De plus, lors du jeu ils devaient prendre des notes sur toute chose qu’ils pouvaient constater, leurs questions, ou pour relever les bugs. Cela a permis de constituer une trace écrite pour le débriefing. Sur les trois heures de séance, le débriefing a duré une heure et demie, plus longtemps que le jeu ! Ils ont pu s’exprimer sur tous les points qu’ils avaient relevés, puis on est revenus sur l’analyse grain par grain de l’escape game, exercice par exercice, et on a essayé ensemble de creuser pour montrer les leviers. Je leur ai aussi expliqué comment j’avais construit mon scénario ludique et pédagogique, le degré de maîtrise de tous les éléments, le bêta-test…
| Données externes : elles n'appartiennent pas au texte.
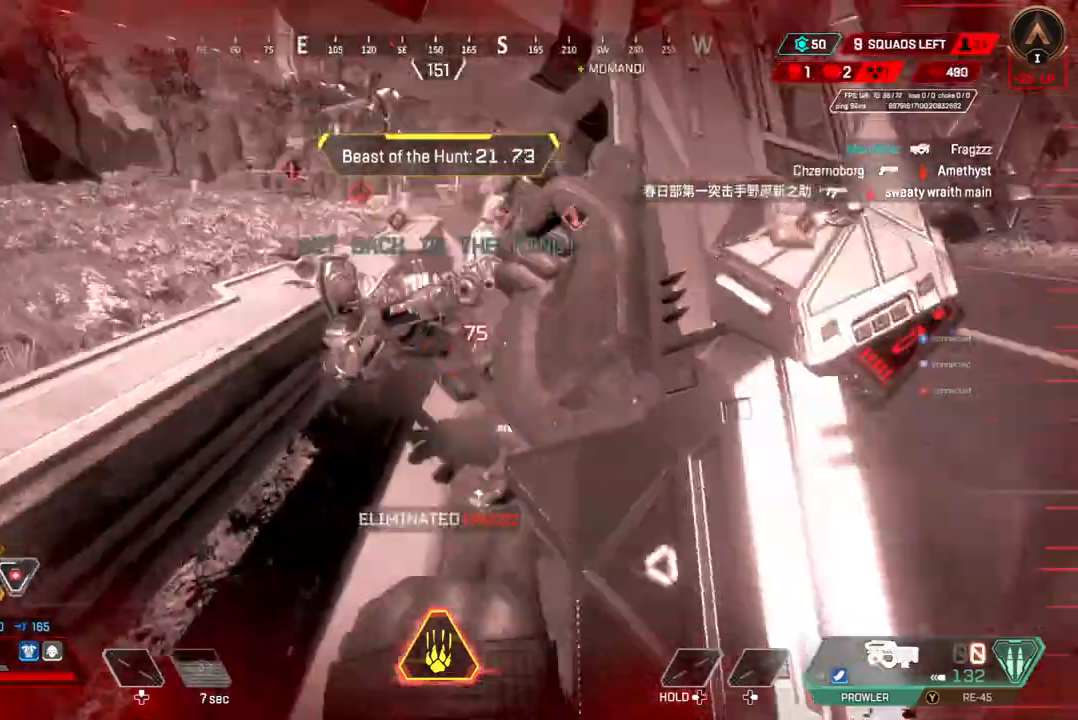
{"buttons": ["X"], "left_stick": "center", "right_stick": "center", "events": [[67, "left_stick", "center"], [100, "right_stick", "center"], [200, "left_stick", "up"], [333, "X", "down"], [367, "left_stick", "center"]]}
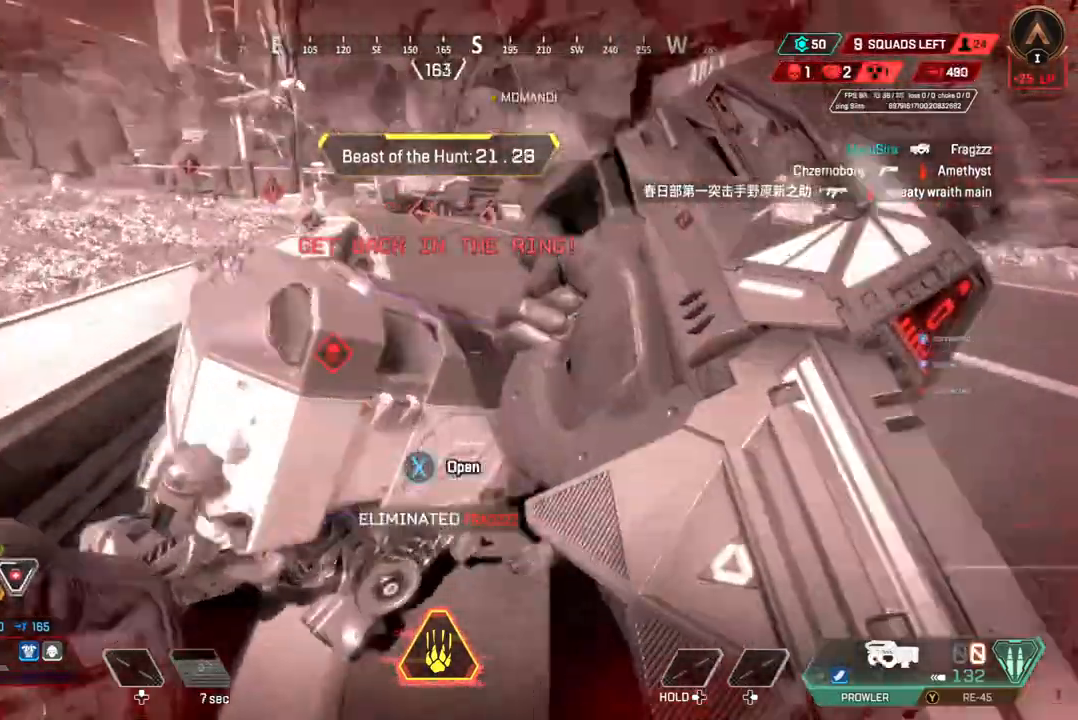
{"buttons": [], "left_stick": "center", "right_stick": "center", "events": [[400, "X", "up"]]}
Un étudiant a fait la remarque qu’il y avait beaucoup d’outils numériques dans le jeu, c’était bien sûr fait exprès mais je ne le leur avais pas dit. Sa question très pertinente portait sur ce grand nombre d’outils qui pourrait perdre les élèves. Cela a permis d’évoquer le procédé d’acculturation des élèves aux différents outils avant de les mettre tous en œuvre, et l’importance de ne pas ajouter trop de couches cognitives : le jeu, les mécaniques de jeu, les exercices, de nouveaux outils… pour ne pas perdre en plus-value d’apprentissage. Ici il y avait de nombreux exemples d’outils pour que les professeurs-stagiaires puissent ensuite en transposer certains dans leurs pratiques.
As-tu déjà réalisé d’autres escape games avec tes élèves et étudiants, et que retires-tu de ce format particulier par rapport à d’autres formes de jeu ?
J’ai fait surtout des jeux de plateau, sinon au-delà du jeu à proprement parler je gamifie très souvent mes activités. L’escape game est beaucoup plus immersif, au sens où on rentre vraiment dans une dimension qu’on n’atteint pas dans les autres jeux que j’ai expérimentés. Et puis en termes de collaboration, coopération, et tout ce qui tourne des relations interpersonnelles pendant le jeu, l’émulsion intellectuelle entre les joueurs… Pour moi, c’est la plus forte. Et d’autant plus si tu ajoutes le challenge inter-équipes, comme ici avec les M2.
Je sens toujours plus d’émulsion quand je fais un escape game par rapport à un autre jeu, qui pour autant peut plaire tout de même. C’est vraiment lié à l’immersion, et pourtant il n’y avait pas un scénario avec tout un décor autour. Il y avait tout de même une situation déclenchante, une vidéo réalisée avec Powtoon en mode mission impossible.
Ensuite ils sont restés autour des cartes, un PC et leurs téléphones, je n’ai pas investi l’espace comme je le fais en classe. Ils ont vraiment utilisé tout le matériel de connexion dont ils disposaient, ouvraient plusieurs choses en même temps pour s’entraider et avancer plus vite, se débloquer… C’est vraiment cette démultiplication des interactions qui se fait davantage sur ce type de jeu.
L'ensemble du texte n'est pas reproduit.